(Saved data entries)
★ ★ ★
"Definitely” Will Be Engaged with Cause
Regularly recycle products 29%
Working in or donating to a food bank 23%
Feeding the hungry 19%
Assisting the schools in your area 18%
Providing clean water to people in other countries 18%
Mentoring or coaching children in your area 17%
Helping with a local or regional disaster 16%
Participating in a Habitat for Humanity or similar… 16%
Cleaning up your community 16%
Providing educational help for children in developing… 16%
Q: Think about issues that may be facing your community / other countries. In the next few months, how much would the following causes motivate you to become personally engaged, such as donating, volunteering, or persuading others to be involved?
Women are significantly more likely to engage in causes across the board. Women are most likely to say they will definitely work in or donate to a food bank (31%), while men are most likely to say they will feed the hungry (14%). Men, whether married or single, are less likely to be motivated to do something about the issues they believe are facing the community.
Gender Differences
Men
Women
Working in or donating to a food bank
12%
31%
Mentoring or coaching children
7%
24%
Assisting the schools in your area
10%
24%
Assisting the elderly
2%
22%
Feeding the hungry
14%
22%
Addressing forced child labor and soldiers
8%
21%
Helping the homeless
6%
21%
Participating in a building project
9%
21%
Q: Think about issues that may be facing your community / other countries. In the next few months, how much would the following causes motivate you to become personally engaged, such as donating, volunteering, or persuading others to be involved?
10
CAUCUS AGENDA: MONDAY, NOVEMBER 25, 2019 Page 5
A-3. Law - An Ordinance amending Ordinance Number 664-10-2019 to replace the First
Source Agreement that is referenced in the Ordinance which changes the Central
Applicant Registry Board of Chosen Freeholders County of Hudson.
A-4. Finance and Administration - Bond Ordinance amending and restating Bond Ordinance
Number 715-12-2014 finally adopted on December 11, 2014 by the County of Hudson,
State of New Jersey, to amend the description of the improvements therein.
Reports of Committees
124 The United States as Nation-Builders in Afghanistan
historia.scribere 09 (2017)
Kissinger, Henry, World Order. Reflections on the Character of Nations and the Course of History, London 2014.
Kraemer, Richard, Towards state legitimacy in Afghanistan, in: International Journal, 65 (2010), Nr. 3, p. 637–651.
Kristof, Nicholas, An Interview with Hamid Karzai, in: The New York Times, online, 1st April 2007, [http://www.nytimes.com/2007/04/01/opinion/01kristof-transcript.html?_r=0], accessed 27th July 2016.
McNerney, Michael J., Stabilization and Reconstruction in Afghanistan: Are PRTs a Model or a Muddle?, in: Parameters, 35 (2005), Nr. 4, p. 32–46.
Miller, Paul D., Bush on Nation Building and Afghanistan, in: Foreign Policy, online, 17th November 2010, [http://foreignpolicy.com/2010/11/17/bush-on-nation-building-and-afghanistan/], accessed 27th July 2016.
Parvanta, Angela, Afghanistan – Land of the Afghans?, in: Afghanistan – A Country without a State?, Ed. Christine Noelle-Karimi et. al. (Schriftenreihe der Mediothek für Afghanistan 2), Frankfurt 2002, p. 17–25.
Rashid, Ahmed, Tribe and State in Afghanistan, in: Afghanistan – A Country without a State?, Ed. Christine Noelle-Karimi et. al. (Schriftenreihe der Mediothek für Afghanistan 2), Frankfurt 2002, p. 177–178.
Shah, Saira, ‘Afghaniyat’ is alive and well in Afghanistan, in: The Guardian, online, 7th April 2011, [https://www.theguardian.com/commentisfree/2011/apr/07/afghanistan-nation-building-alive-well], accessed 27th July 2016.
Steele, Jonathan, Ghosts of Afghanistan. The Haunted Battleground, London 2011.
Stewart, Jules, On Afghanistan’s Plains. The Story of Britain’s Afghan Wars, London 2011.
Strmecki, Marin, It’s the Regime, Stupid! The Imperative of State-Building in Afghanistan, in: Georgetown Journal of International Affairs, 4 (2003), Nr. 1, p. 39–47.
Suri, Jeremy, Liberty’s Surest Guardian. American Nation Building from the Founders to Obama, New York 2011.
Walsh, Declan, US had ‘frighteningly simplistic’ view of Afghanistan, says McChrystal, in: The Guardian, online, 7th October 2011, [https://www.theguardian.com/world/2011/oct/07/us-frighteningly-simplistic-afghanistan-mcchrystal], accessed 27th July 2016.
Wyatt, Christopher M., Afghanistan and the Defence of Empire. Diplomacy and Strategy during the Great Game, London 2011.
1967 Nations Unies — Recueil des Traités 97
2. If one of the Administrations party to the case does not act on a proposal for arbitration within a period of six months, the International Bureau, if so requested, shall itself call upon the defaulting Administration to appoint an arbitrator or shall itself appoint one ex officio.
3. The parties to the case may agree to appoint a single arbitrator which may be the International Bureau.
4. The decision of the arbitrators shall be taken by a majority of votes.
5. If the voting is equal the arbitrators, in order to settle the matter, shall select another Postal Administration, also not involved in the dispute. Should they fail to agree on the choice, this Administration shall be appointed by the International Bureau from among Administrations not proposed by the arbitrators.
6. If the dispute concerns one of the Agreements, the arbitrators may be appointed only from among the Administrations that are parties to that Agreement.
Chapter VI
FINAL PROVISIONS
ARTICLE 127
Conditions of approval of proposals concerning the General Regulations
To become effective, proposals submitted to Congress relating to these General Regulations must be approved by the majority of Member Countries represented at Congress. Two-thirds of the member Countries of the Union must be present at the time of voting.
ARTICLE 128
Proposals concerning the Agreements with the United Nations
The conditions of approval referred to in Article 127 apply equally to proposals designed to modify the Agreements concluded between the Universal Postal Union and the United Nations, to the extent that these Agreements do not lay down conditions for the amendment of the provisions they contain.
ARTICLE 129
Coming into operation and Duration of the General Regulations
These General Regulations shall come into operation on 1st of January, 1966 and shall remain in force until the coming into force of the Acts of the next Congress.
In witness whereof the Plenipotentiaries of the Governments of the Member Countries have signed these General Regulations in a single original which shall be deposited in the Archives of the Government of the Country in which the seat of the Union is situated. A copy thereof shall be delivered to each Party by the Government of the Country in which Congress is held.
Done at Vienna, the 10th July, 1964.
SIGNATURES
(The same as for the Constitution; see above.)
★ ★ ★
*Task to complete*
Output the entire data exactly, line for line.

*Task response*
"Definitely” Will Be Engaged with Cause
Regularly recycle products 29%
Working in or donating to a food bank 23%
Feeding the hungry 19%
Assisting the schools in your area 18%
Providing clean water to people in other countries 18%
Mentoring or coaching children in your area 17%
Helping with a local or regional disaster 16%
Participating in a Habitat for Humanity or similar… 16%
Cleaning up your community 16%
Providing educational help for children in developing… 16%
Q: Think about issues that may be facing your community / other countries. In the next few months, how much would the following causes motivate you to become personally engaged, such as donating, volunteering, or persuading others to be involved?
Women are significantly more likely to engage in causes across the board. Women are most likely to say they will definitely work in or donate to a food bank (31%), while men are most likely to say they will feed the hungry (14%). Men, whether married or single, are less likely to be motivated to do something about the issues they believe are facing the community.
Gender Differences
Men
Women
Working in or donating to a food bank
12%
31%
Mentoring or coaching children
7%
24%
Assisting the schools in your area
10%
24%
Assisting the elderly
2%
22%
Feeding the hungry
14%
22%
Addressing forced child labor and soldiers
8%
21%
Helping the homeless
6%
21%
Participating in a building project
9%
21%
Q: Think about issues that may be facing your community / other countries. In the next few months, how much would the following causes motivate you to become personally engaged, such as donating, volunteering, or persuading others to be involved?
10
CAUCUS AGENDA: MONDAY, NOVEMBER 25, 2019 Page 5
A-3. Law - An Ordinance amending Ordinance Number 664-10-2019 to replace the First
Source Agreement that is referenced in the Ordinance which changes the Central
Applicant Registry Board of Chosen Freeholders County of Hudson.
A-4. Finance and Administration - Bond Ordinance amending and restating Bond Ordinance
Number 715-12-2014 finally adopted on December 11, 2014 by the County of Hudson,
State of New Jersey, to amend the description of the improvements therein.
Reports of Committees
124 The United States as Nation-Builders in Afghanistan
historia.scribere 09 (2017)
Kissinger, Henry, World Order. Reflections on the Character of Nations and the Course of History, London 2014.
Kraemer, Richard, Towards state legitimacy in Afghanistan, in: International Journal, 65 (2010), Nr. 3, p. 637–651.
Kristof, Nicholas, An Interview with Hamid Karzai, in: The New York Times, online, 1st April 2007, [http://www.nytimes.com/2007/04/01/opinion/01kristof-transcript.html?_r=0], accessed 27th July 2016.
McNerney, Michael J., Stabilization and Reconstruction in Afghanistan: Are PRTs a Model or a Muddle?, in: Parameters, 35 (2005), Nr. 4, p. 32–46.
Miller, Paul D., Bush on Nation Building and Afghanistan, in: Foreign Policy, online, 17th November 2010, [http://foreignpolicy.com/2010/11/17/bush-on-nation-building-and-afghanistan/], accessed 27th July 2016.
Parvanta, Angela, Afghanistan – Land of the Afghans?, in: Afghanistan – A Country without a State?, Ed. Christine Noelle-Karimi et. al. (Schriftenreihe der Mediothek für Afghanistan 2), Frankfurt 2002, p. 17–25.
Rashid, Ahmed, Tribe and State in Afghanistan, in: Afghanistan – A Country without a State?, Ed. Christine Noelle-Karimi et. al. (Schriftenreihe der Mediothek für Afghanistan 2), Frankfurt 2002, p. 177–178.
Shah, Saira, ‘Afghaniyat’ is alive and well in Afghanistan, in: The Guardian, online, 7th April 2011, [https://www.theguardian.com/commentisfree/2011/apr/07/afghanistan-nation-building-alive-well], accessed 27th July 2016.
Steele, Jonathan, Ghosts of Afghanistan. The Haunted Battleground, London 2011.
Stewart, Jules, On Afghanistan’s Plains. The Story of Britain’s Afghan Wars, London 2011.
Strmecki, Marin, It’s the Regime, Stupid! The Imperative of State-Building in Afghanistan, in: Georgetown Journal of International Affairs, 4 (2003), Nr. 1, p. 39–47.
Suri, Jeremy, Liberty’s Surest Guardian. American Nation Building from the Founders to Obama, New York 2011.
Walsh, Declan, US had ‘frighteningly simplistic’ view of Afghanistan, says McChrystal, in: The Guardian, online, 7th October 2011, [https://www.theguardian.com/world/2011/oct/07/us-frighteningly-simplistic-afghanistan-mcchrystal], accessed 27th July 2016.
Wyatt, Christopher M., Afghanistan and the Defence of Empire. Diplomacy and Strategy during the Great Game, London 2011.
1967 Nations Unies — Recueil des Traités 97
2. If one of the Administrations party to the case does not act on a proposal for arbitration within a period of six months, the International Bureau, if so requested, shall itself call upon the defaulting Administration to appoint an arbitrator or shall itself appoint one ex officio.
3. The parties to the case may agree to appoint a single arbitrator which may be the International Bureau.
4. The decision of the arbitrators shall be taken by a majority of votes.
5. If the voting is equal the arbitrators, in order to settle the matter, shall select another Postal Administration, also not involved in the dispute. Should they fail to agree on the choice, this Administration shall be appointed by the International Bureau from among Administrations not proposed by the arbitrators.
6. If the dispute concerns one of the Agreements, the arbitrators may be appointed only from among the Administrations that are parties to that Agreement.
Chapter VI
FINAL PROVISIONS
ARTICLE 127
Conditions of approval of proposals concerning the General Regulations
To become effective, proposals submitted to Congress relating to these General Regulations must be approved by the majority of Member Countries represented at Congress. Two-thirds of the member Countries of the Union must be present at the time of voting.
ARTICLE 128
Proposals concerning the Agreements with the United Nations
The conditions of approval referred to in Article 127 apply equally to proposals designed to modify the Agreements concluded between the Universal Postal Union and the United Nations, to the extent that these Agreements do not lay down conditions for the amendment of the provisions they contain.
ARTICLE 129
Coming into operation and Duration of the General Regulations
These General Regulations shall come into operation on 1st of January, 1966 and shall remain in force until the coming into force of the Acts of the next Congress.
In witness whereof the Plenipotentiaries of the Governments of the Member Countries have signed these General Regulations in a single original which shall be deposited in the Archives of the Government of the Country in which the seat of the Union is situated. A copy thereof shall be delivered to each Party by the Government of the Country in which Congress is held.
Done at Vienna, the 10th July, 1964.
SIGNATURES
(The same as for the Constitution; see above.)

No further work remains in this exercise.